● What the task asks:
Your answer should consist of each line below that contains the string "completed".

● Supplied entries:
- - -

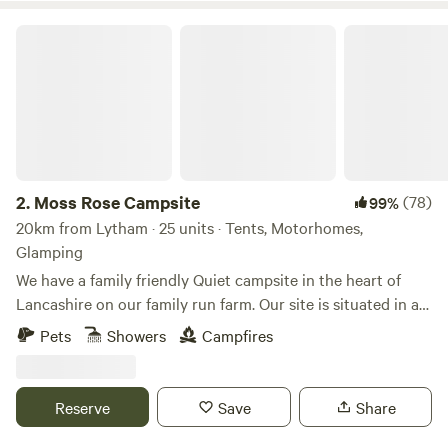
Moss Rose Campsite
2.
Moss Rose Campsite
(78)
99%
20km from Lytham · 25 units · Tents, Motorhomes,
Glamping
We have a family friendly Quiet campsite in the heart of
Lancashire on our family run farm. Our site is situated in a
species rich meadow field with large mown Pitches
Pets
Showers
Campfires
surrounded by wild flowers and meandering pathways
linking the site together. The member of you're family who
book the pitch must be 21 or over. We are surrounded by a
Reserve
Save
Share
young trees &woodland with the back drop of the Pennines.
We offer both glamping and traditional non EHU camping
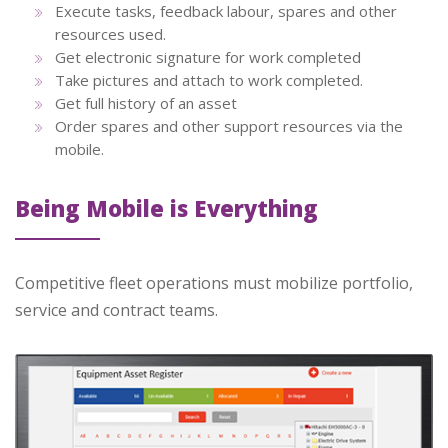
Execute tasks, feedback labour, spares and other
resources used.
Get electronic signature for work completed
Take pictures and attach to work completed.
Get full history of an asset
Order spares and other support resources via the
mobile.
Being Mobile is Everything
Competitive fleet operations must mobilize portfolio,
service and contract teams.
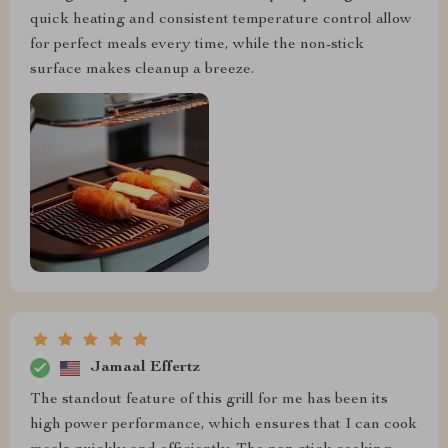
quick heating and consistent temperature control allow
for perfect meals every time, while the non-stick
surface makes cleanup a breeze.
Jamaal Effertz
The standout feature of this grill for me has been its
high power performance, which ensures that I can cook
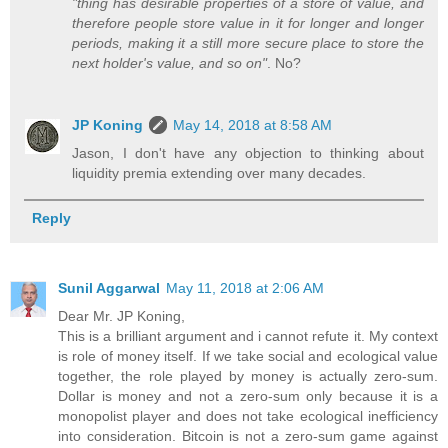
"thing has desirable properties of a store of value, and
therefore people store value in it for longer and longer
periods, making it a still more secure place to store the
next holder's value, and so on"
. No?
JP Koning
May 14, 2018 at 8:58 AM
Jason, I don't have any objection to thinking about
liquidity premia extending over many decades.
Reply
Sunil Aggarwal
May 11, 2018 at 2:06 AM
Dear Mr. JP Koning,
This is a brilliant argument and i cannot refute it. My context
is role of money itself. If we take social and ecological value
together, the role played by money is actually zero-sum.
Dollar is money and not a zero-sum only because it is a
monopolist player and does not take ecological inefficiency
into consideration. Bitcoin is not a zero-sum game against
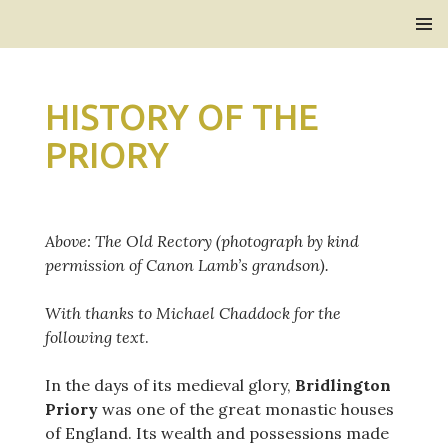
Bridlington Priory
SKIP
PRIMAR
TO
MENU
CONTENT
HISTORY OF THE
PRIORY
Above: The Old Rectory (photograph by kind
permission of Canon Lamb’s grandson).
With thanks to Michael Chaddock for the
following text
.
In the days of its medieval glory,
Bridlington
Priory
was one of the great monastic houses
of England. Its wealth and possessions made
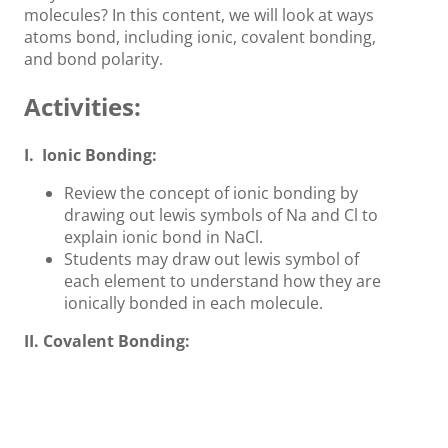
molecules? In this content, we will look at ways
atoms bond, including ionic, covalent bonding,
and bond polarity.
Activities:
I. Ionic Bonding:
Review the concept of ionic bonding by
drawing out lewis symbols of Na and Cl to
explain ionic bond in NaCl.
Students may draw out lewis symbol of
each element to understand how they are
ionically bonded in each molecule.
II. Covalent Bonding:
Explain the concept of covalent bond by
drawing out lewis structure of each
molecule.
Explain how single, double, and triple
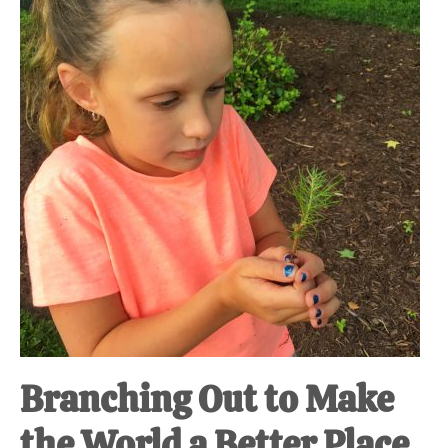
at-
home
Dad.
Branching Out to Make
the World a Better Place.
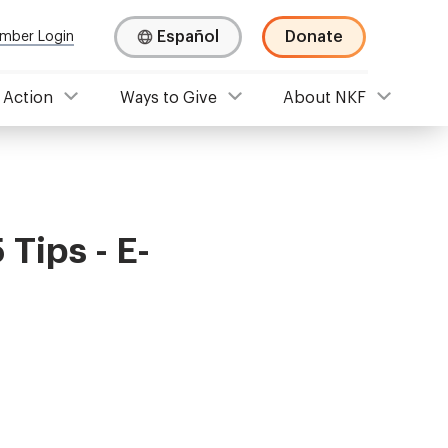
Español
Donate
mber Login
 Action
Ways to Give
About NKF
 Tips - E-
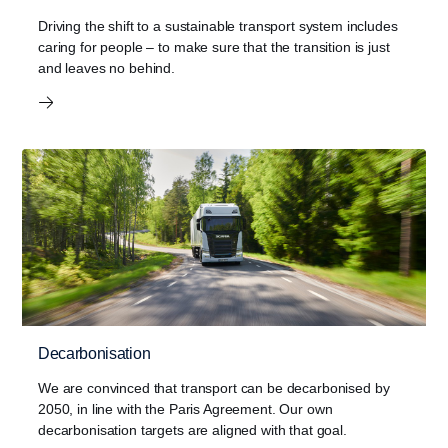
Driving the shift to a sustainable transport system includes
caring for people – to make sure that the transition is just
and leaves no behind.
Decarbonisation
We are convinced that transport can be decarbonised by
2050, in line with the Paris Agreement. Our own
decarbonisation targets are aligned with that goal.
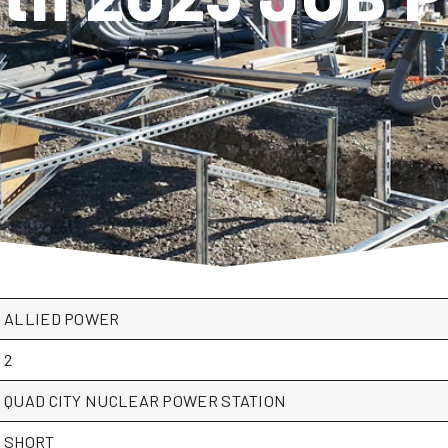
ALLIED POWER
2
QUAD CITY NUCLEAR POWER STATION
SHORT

- - -

● Exercise output:
Get electronic signature for work completed
Take pictures and attach to work completed.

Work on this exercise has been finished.